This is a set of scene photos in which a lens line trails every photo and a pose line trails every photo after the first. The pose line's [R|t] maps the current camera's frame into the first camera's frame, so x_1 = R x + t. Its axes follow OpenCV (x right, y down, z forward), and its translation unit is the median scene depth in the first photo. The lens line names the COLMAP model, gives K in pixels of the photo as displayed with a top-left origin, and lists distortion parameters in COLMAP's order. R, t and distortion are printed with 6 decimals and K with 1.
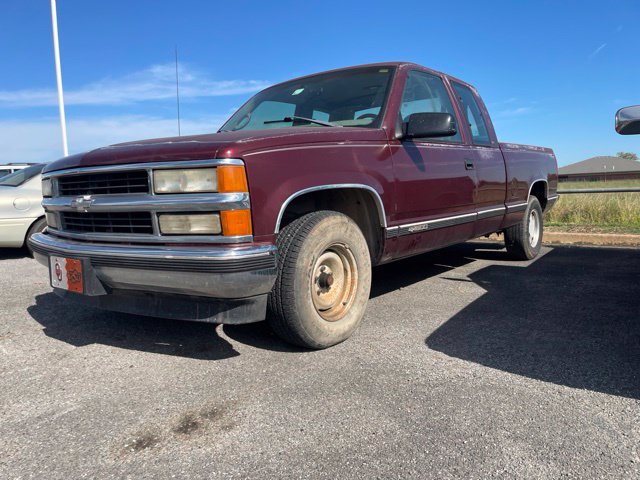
lens RADIAL K [[483.8, 0, 326.3], [0, 483.8, 247.7], [0, 0, 1]] dist [0.092438, -0.119834]
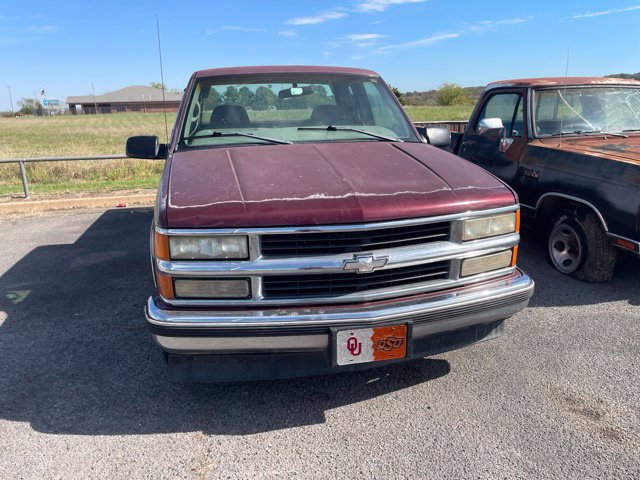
lens RADIAL K [[483.5, 0, 324.1], [0, 483.5, 237.3], [0, 0, 1]] dist [0.094266, -0.124255]
pose [[0.640451, -0.184216, 0.745578, -1.191312], [0.089310, 0.982084, 0.165935, -0.288469], [-0.762788, -0.039686, 0.645429, 0.499134]]
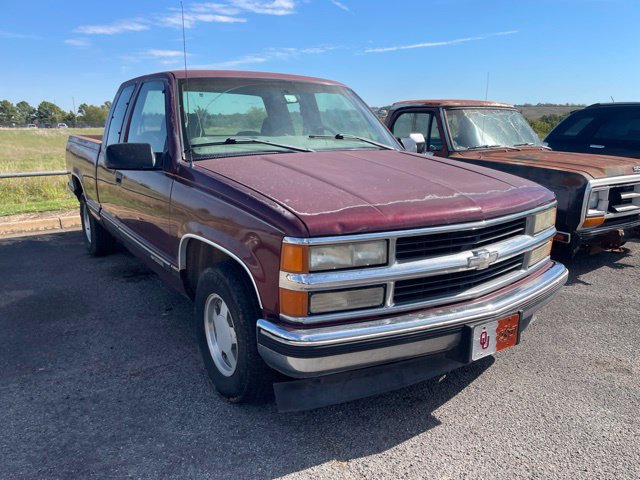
lens RADIAL K [[485.3, 0, 320.8], [0, 485.3, 247.3], [0, 0, 1]] dist [0.090486, -0.119597]
pose [[0.311569, -0.200391, 0.928853, -1.438700], [0.100832, 0.978964, 0.177379, -0.305567], [-0.944858, 0.038393, 0.325221, 0.992558]]
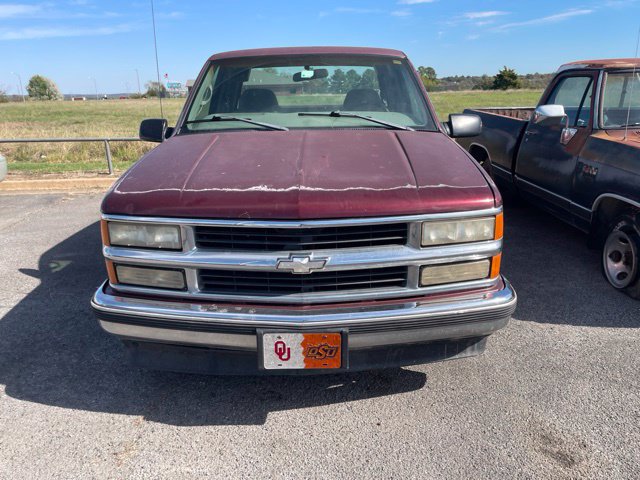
lens RADIAL K [[484.0, 0, 322.9], [0, 484.0, 245.4], [0, 0, 1]] dist [0.090242, -0.117493]
pose [[0.788607, -0.168570, 0.591340, -0.944678], [0.062498, 0.978682, 0.195640, -0.275998], [-0.611713, -0.117325, 0.782331, 0.353873]]
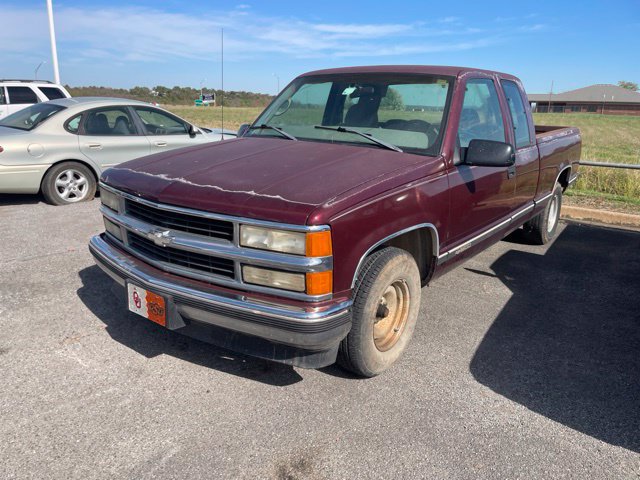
lens RADIAL K [[485.3, 0, 320.8], [0, 485.3, 247.3], [0, 0, 1]] dist [0.090486, -0.119597]
pose [[0.998139, 0.054123, 0.028099, -0.186787], [-0.058175, 0.983283, 0.172541, -0.268690], [-0.018291, -0.173854, 0.984601, -0.027349]]
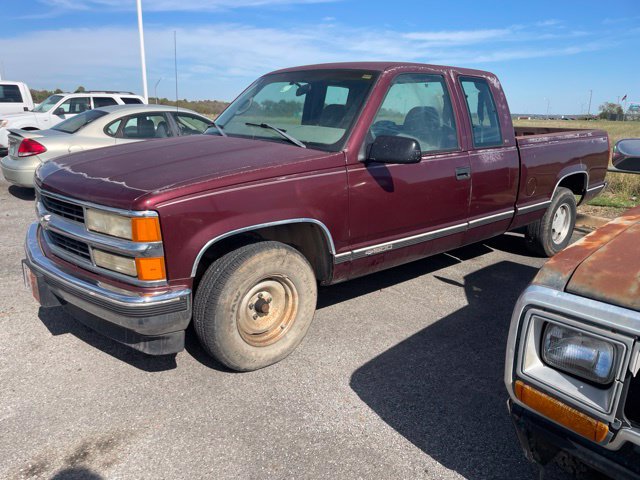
lens RADIAL K [[484.0, 0, 322.9], [0, 484.0, 245.4], [0, 0, 1]] dist [0.090242, -0.117493]
pose [[0.981115, 0.099527, -0.165854, 0.313319], [-0.072370, 0.984065, 0.162416, -0.263384], [0.179376, -0.147346, 0.972684, 0.021658]]
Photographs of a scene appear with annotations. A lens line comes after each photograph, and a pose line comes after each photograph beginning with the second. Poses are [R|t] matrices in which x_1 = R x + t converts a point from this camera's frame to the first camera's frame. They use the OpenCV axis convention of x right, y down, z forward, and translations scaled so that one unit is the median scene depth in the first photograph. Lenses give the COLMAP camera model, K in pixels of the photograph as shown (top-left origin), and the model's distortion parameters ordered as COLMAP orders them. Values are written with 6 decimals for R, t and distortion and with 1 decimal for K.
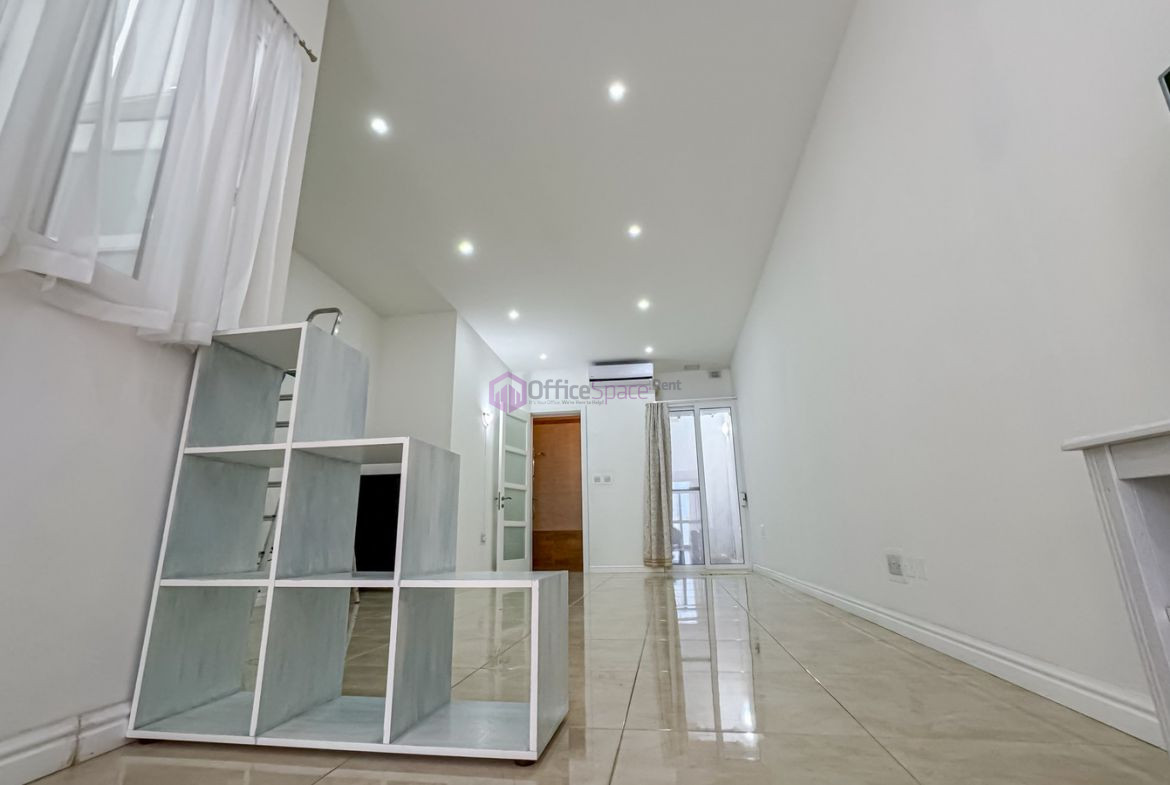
lens RADIAL K [[520.9, 0, 585.2], [0, 520.9, 409.5], [0, 0, 1]] dist [-0.002479, -0.000226]
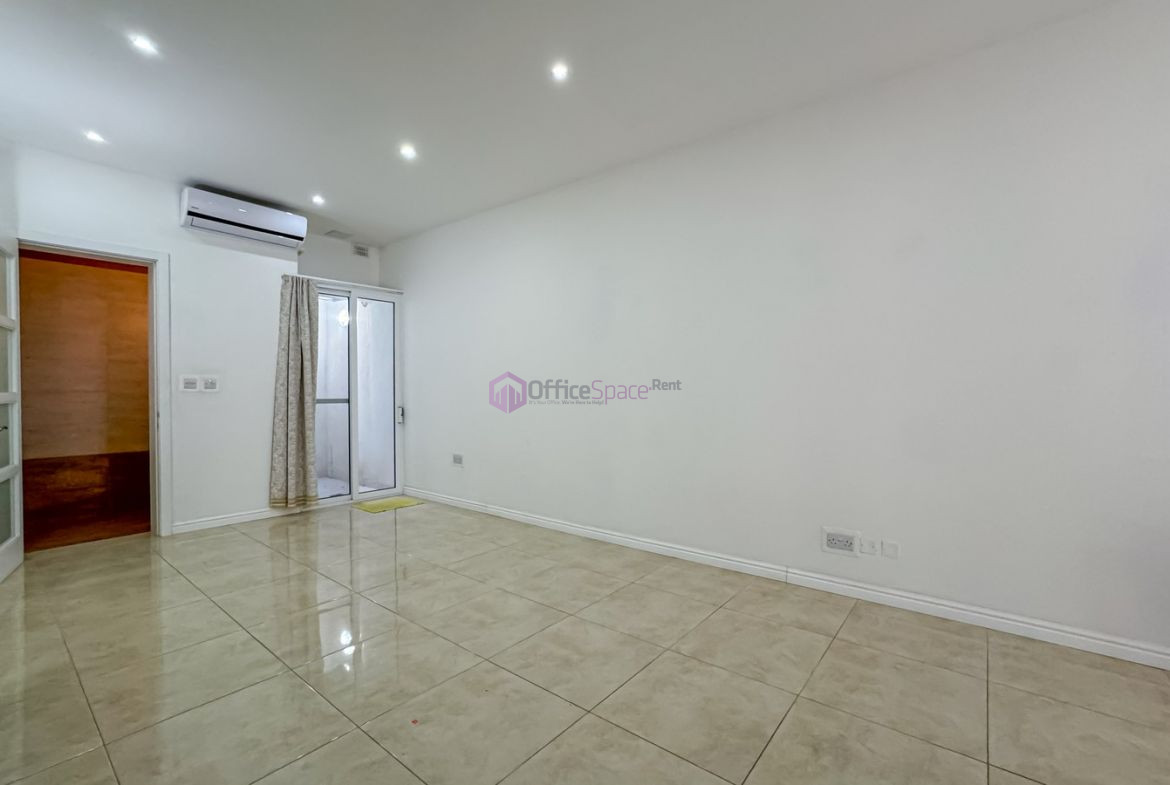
lens RADIAL K [[507.4, 0, 587.7], [0, 507.4, 395.7], [0, 0, 1]] dist [-0.063107, 0.033040]
pose [[0.498245, 0.005550, 0.867018, -0.248411], [-0.212144, 0.970365, 0.115700, -0.017639], [-0.840682, -0.241580, 0.484657, 0.333783]]
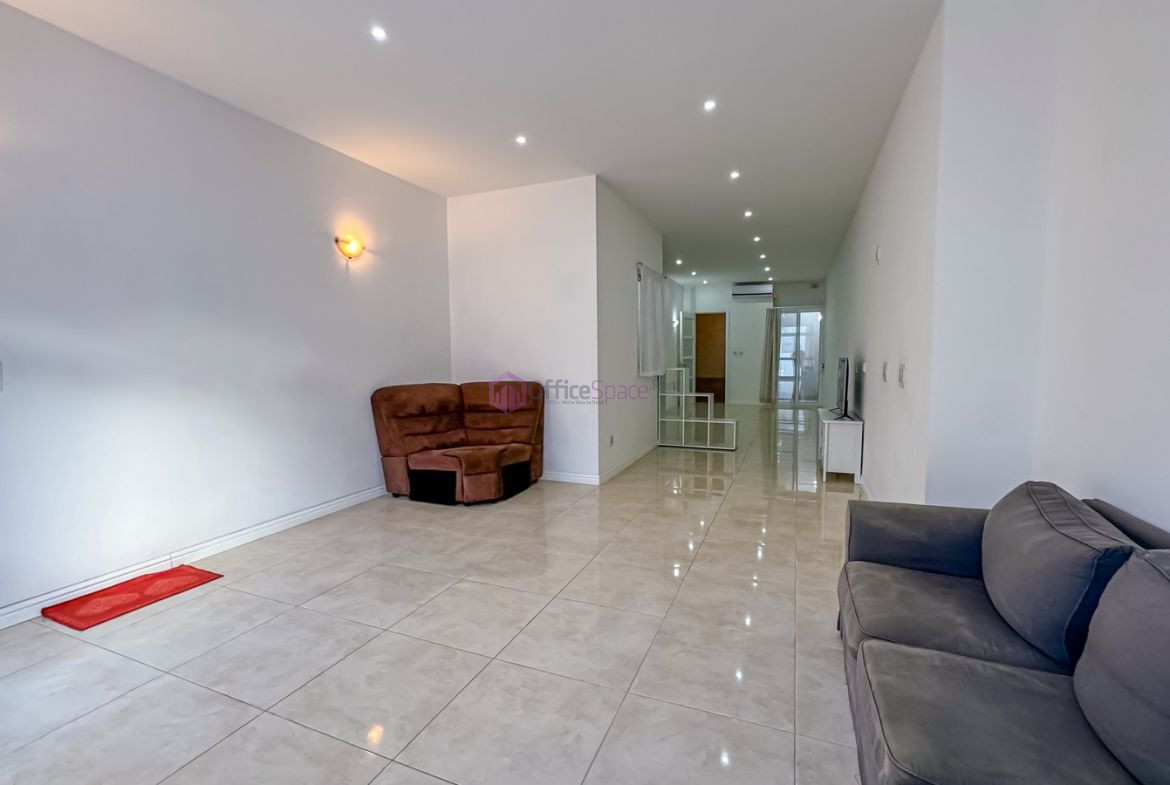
lens RADIAL K [[507.4, 0, 587.7], [0, 507.4, 395.7], [0, 0, 1]] dist [-0.063107, 0.033040]
pose [[0.973490, 0.028151, -0.226992, -0.070055], [0.046164, 0.947795, 0.315521, -0.289784], [0.224024, -0.317635, 0.921369, -0.717959]]
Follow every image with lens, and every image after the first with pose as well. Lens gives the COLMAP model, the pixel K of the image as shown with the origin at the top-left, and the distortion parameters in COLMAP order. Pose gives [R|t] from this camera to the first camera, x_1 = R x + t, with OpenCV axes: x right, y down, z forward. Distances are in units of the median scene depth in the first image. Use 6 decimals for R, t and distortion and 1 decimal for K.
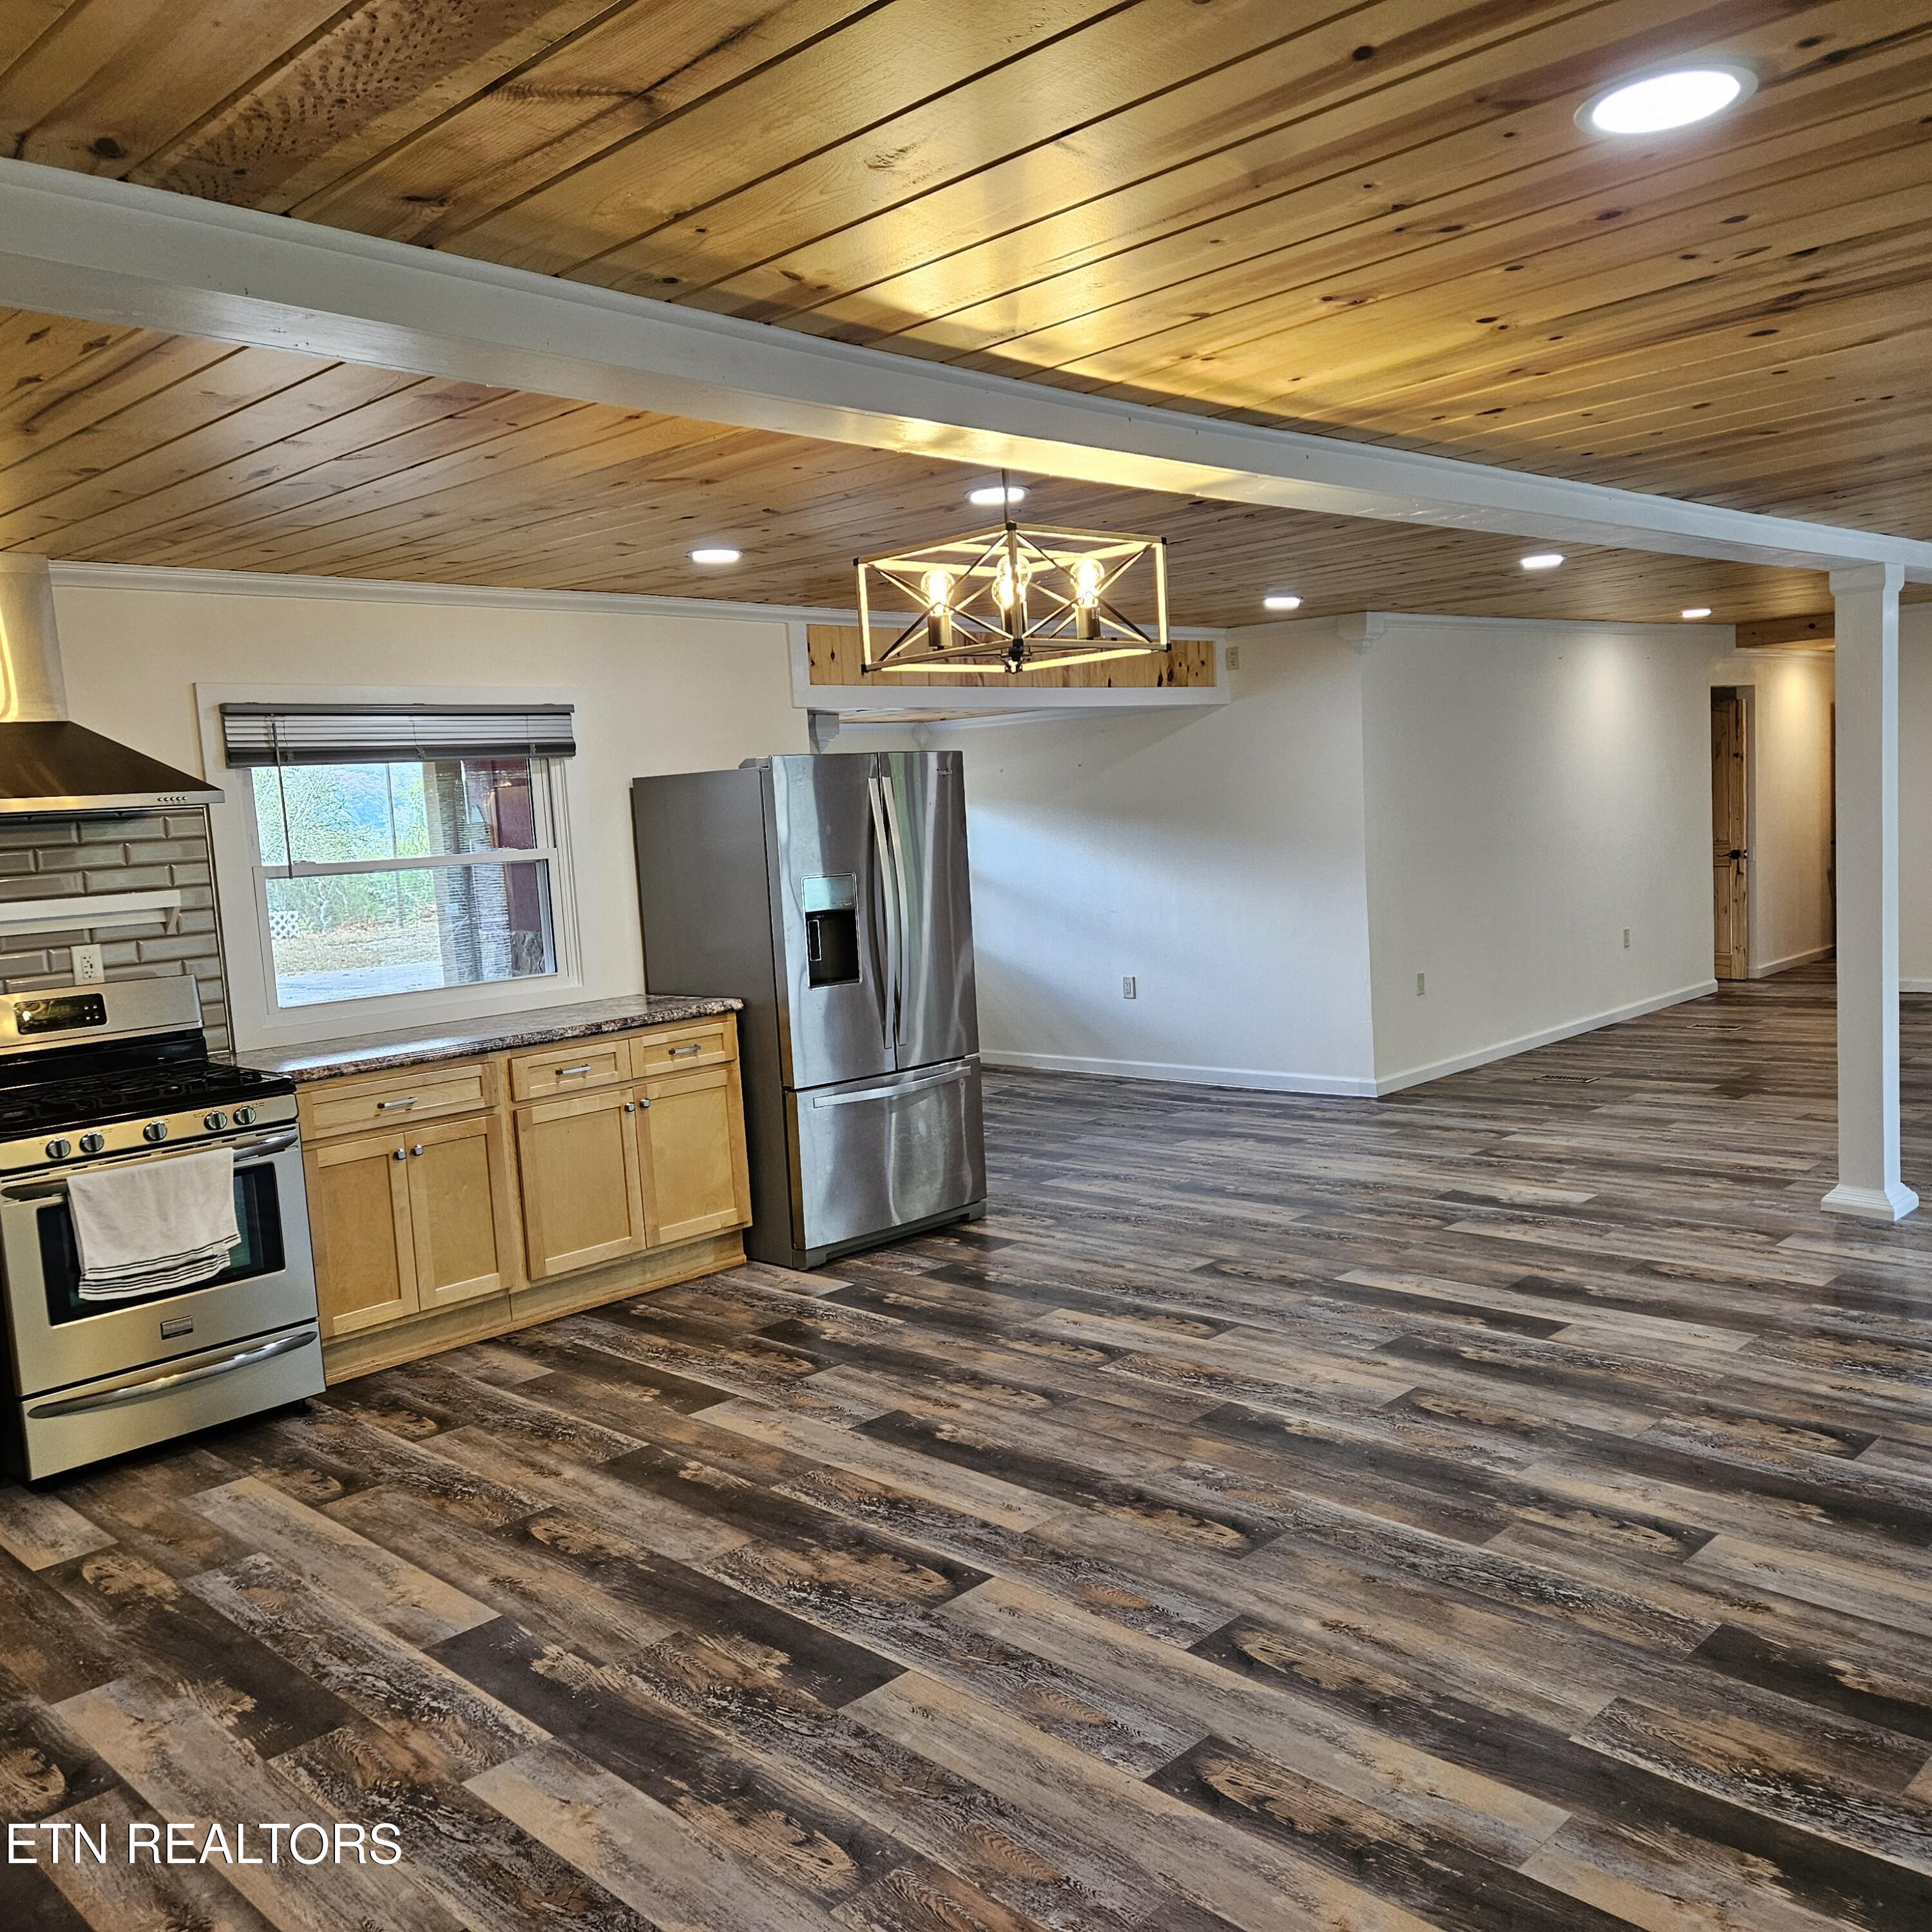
* * * *
▶ [Exercise objective]: Everything from the line with "Photographs of a" through the last line of the listing should be retyped exactly, with both end lines kept and the pictures left out.

▶ [Finished exercise]:
Photographs of a scene appear with annotations. A lens line comes after each photograph, and a pose line comes after each photograph beginning with the second. Poses are [R|t] matrices in which x_1 = R x + t converts a point from this camera's frame to the first camera's frame. They use the OpenCV axis convention of x right, y down, z forward, and translations scaled so that one unit is the median scene depth in the first photograph. Lenses give the COLMAP camera model, K in pixels of the photograph as shown (top-left origin), and the model's distortion parameters ordered as COLMAP orders them. Values are written with 6 decimals for R, t and distortion and with 1 decimal for K.
lens RADIAL K [[520.9, 0, 585.2], [0, 520.9, 409.5], [0, 0, 1]] dist [-0.002479, -0.000226]
lens RADIAL K [[507.4, 0, 587.7], [0, 507.4, 395.7], [0, 0, 1]] dist [-0.063107, 0.033040]
pose [[0.498245, 0.005550, 0.867018, -0.248411], [-0.212144, 0.970365, 0.115700, -0.017639], [-0.840682, -0.241580, 0.484657, 0.333783]]
lens RADIAL K [[507.4, 0, 587.7], [0, 507.4, 395.7], [0, 0, 1]] dist [-0.063107, 0.033040]
pose [[0.973490, 0.028151, -0.226992, -0.070055], [0.046164, 0.947795, 0.315521, -0.289784], [0.224024, -0.317635, 0.921369, -0.717959]]
Follow every image with lens, and every image after the first with pose as well. Lens gives the COLMAP model, the pixel K of the image as shown with the origin at the top-left, and the distortion parameters in COLMAP order. Pose gives [R|t] from this camera to the first camera, x_1 = R x + t, with OpenCV axes: x right, y down, z forward. Distances are in units of the median scene depth in the first image. Use 6 decimals for R, t and distortion and 1 decimal for K.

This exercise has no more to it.